James Highsmith, a BDIC major writing his senior thesis on wind power, also has renewable energy on his mind. He is forming a new RSO, dubbed the Energy Club for now, devoted to tangible projects that will bring alternative energy solutions to the UMass campus.

Many students feel powerless in the ongoing controversy over global warming, or doubt their ability to affect the issue on an individual level. But the message from those on the front lines of the fight for change is clear: we can and will make a difference, if we just put in the effort.

"Everybody can be involved in helping fight global warming," said Colleen Borgendale of MassPIRG. "You don't have to be committed to an organization, but just making simple changes in your own life, to make a difference."

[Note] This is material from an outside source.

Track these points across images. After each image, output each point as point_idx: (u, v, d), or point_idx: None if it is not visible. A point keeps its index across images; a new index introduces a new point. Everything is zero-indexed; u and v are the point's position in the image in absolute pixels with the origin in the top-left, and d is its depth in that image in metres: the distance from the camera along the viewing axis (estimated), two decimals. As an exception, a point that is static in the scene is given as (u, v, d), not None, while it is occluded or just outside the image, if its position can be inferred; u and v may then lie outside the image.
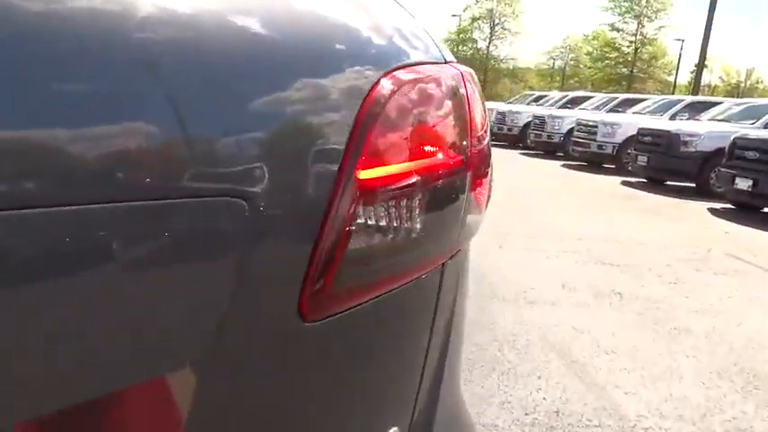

These changes include switching off the lights when you leave the room, shutting down your computer when you're not using it, unplugging cell phone and iPod chargers (which continue to drain energy even when not being used), using compact fluorescent lights instead of incandescent bulbs, walking, carpooling, or taking the bus. Electronics that work with a remote are also power suckers, and a lot of energy can be saved by plugging these devices into power strips that can be switched off at will.

MassPIRG runs a Dorm Energy Challenge in select residence halls every semester, in which dorms compete for the lowest energy usage in a given month. Residents are encouraged to cut down on personal energy waste using some of the strategies given above.

"Another area that students can have a big impact on is trash," said Stoffell. "Students just don't recycle enough, and if they did, not only would we be saving tons of space in landfills, but we'd be putting all that stuff back into circulation. Recycling cuts down on carbon emissions, the use of petroleum-based products to produce plastics, and it goes on and on."

For students who do feel motivated to take it a step further, there is no shortage of groups to get involved with.

"The people who are in power right now aren't doing enough," said Stoffell. "But as students of the university, we have a power that no one else on campus has, and that's because we pay to be here. We get to be the squeaky wheel, stand up and say we need to do something about this."